> Given records:
= = = =

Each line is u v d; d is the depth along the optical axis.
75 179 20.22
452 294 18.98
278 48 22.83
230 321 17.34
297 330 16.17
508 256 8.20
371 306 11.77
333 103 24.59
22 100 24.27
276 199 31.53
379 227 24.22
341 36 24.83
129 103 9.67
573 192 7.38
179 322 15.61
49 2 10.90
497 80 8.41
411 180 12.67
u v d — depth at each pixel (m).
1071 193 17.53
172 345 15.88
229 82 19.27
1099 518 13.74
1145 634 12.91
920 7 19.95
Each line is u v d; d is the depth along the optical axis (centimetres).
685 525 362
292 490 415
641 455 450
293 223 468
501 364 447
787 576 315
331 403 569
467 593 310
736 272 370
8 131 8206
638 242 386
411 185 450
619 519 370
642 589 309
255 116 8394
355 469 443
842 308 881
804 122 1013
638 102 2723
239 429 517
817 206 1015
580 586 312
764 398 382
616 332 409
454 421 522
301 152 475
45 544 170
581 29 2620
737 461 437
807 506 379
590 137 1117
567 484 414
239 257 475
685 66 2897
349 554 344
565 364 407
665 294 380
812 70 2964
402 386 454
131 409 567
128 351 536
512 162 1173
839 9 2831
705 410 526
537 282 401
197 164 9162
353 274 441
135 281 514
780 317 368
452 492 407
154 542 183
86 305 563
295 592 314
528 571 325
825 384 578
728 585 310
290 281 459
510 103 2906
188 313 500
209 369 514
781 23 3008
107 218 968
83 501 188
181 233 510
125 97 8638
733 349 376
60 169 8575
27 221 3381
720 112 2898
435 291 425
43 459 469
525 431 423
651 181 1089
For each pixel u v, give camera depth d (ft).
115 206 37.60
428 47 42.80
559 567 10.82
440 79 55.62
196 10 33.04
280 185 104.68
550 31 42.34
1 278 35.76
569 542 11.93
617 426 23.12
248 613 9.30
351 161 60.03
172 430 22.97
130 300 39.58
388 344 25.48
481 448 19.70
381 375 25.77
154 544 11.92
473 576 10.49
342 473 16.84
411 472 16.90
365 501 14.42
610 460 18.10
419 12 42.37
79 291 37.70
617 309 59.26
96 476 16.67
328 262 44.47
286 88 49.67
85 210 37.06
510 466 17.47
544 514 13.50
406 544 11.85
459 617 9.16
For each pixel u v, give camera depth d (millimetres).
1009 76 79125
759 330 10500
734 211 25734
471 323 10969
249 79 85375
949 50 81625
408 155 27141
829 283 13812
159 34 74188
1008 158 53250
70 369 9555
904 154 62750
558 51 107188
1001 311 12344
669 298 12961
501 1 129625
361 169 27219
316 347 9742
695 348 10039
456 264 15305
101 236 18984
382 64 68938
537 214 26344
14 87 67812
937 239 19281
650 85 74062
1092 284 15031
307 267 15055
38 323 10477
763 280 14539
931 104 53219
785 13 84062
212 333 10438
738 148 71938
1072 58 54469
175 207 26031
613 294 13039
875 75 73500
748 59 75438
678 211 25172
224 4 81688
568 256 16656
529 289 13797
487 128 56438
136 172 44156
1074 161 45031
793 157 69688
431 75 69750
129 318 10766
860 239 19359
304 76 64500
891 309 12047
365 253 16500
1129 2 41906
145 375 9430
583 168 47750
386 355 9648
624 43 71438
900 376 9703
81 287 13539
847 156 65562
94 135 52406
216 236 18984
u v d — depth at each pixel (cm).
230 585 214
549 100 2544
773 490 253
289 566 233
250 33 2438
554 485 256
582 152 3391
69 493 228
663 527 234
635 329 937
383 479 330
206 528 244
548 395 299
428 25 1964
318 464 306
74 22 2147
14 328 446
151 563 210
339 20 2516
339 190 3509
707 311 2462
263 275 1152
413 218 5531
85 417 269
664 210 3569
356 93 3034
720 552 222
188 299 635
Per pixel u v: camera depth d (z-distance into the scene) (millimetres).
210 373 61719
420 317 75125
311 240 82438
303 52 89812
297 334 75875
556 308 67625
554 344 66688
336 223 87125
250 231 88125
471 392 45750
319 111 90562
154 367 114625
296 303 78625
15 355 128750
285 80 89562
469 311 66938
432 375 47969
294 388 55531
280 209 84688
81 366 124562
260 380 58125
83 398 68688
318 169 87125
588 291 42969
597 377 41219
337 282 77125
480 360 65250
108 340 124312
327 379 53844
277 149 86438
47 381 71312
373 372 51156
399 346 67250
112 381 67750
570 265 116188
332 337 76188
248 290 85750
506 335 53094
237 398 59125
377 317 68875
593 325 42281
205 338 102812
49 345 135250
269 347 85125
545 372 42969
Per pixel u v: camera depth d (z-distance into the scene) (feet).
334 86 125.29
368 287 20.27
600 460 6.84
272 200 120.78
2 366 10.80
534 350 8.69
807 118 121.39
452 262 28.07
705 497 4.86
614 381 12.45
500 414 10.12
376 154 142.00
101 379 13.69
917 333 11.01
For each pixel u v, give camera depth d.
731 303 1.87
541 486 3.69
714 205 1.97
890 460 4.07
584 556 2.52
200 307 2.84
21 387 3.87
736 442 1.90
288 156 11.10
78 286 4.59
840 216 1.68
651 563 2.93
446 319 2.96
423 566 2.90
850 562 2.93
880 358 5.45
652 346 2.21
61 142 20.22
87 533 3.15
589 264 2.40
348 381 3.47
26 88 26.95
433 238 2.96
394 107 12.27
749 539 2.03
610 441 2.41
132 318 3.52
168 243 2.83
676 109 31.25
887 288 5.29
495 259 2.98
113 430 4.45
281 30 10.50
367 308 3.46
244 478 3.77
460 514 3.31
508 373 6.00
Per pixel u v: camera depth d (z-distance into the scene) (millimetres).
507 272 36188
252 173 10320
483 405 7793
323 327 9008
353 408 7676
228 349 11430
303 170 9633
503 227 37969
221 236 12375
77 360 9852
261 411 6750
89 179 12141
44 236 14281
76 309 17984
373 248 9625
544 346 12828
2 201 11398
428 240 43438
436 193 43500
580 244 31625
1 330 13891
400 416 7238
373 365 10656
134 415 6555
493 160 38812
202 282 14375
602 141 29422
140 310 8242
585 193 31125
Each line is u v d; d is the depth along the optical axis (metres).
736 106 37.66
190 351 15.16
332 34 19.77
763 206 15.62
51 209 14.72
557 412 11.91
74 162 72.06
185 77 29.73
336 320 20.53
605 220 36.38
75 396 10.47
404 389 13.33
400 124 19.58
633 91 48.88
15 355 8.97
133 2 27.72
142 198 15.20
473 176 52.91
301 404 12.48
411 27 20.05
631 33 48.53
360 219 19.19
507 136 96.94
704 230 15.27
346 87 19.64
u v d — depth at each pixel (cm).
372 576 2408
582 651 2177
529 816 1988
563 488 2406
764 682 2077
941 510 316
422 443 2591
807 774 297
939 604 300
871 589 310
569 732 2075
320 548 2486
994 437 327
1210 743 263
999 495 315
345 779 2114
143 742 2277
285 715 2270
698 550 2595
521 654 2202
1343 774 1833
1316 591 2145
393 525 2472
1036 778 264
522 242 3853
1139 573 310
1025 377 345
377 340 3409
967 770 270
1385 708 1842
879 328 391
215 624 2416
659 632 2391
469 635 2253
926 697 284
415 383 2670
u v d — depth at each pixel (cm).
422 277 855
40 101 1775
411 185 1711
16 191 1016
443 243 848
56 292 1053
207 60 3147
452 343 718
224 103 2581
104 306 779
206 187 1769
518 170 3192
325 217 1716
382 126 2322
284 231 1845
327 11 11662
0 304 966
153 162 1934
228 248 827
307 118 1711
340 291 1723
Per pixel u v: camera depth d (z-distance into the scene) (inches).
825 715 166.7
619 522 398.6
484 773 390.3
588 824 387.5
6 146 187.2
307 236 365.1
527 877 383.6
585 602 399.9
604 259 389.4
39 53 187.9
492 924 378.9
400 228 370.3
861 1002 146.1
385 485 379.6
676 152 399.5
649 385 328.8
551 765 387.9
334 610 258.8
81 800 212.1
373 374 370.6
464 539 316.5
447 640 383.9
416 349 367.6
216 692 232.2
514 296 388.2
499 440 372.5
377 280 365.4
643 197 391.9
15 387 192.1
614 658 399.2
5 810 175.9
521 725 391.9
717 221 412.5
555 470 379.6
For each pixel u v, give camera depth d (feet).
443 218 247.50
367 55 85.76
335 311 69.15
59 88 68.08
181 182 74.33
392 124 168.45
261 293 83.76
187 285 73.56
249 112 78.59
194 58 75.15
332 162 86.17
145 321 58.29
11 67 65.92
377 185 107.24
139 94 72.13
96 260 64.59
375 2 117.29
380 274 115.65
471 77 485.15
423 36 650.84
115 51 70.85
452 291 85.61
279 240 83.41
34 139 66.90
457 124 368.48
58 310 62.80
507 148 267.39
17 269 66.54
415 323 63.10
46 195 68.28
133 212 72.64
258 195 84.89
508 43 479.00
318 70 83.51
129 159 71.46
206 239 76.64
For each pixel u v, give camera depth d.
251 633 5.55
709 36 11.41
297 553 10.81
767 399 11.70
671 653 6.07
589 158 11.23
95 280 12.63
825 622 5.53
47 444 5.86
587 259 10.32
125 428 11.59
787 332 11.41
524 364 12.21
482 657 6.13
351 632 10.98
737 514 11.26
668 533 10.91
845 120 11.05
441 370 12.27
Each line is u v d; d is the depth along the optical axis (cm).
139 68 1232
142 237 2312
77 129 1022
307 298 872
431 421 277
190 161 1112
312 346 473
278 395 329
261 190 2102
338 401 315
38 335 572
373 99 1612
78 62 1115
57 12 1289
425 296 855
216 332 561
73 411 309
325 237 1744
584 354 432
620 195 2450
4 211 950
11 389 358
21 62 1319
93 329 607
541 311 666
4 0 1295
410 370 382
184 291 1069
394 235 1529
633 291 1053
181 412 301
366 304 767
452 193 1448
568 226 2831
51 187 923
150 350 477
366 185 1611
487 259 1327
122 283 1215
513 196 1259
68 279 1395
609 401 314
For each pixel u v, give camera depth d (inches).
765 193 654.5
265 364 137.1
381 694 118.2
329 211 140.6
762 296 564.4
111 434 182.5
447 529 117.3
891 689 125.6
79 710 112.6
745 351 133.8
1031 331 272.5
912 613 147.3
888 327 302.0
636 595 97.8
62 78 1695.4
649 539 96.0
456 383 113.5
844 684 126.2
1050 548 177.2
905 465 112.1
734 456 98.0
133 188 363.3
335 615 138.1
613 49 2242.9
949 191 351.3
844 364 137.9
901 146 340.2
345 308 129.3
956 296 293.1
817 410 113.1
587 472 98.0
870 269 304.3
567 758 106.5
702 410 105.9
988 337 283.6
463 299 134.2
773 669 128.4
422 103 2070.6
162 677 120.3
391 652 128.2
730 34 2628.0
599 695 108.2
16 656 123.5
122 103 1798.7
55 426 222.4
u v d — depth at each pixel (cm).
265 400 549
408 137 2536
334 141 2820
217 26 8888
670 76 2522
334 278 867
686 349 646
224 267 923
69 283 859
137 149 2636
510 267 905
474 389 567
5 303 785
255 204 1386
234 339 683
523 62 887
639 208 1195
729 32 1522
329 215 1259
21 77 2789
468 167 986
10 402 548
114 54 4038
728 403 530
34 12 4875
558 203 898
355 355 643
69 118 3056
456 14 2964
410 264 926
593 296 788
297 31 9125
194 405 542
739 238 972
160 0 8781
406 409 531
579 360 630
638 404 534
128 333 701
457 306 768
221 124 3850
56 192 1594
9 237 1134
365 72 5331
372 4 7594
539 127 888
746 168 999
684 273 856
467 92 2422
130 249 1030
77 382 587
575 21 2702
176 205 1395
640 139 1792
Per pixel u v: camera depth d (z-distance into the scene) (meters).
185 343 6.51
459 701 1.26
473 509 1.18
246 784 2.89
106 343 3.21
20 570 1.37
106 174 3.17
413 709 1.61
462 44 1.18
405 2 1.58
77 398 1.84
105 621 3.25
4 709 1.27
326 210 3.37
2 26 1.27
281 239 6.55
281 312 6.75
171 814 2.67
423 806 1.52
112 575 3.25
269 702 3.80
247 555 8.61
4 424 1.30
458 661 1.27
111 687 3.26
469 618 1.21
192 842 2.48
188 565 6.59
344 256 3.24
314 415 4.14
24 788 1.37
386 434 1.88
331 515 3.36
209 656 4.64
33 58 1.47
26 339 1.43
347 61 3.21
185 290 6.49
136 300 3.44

= = = =

> Directions: Lines holding the string "distance" must be copied out of the entries above.

> Finished exercise:
Per pixel u v: camera depth d (z-distance into the scene) (millimetres).
Per pixel u v: camera depth d (z-distance into the scene) (feet).
Per pixel u v: camera depth d (z-distance into the scene) (millimetres).
Per pixel u v: camera depth d (z-distance into the scene) (inches).
Per pixel u v: camera depth d (z-distance into the scene) (meters).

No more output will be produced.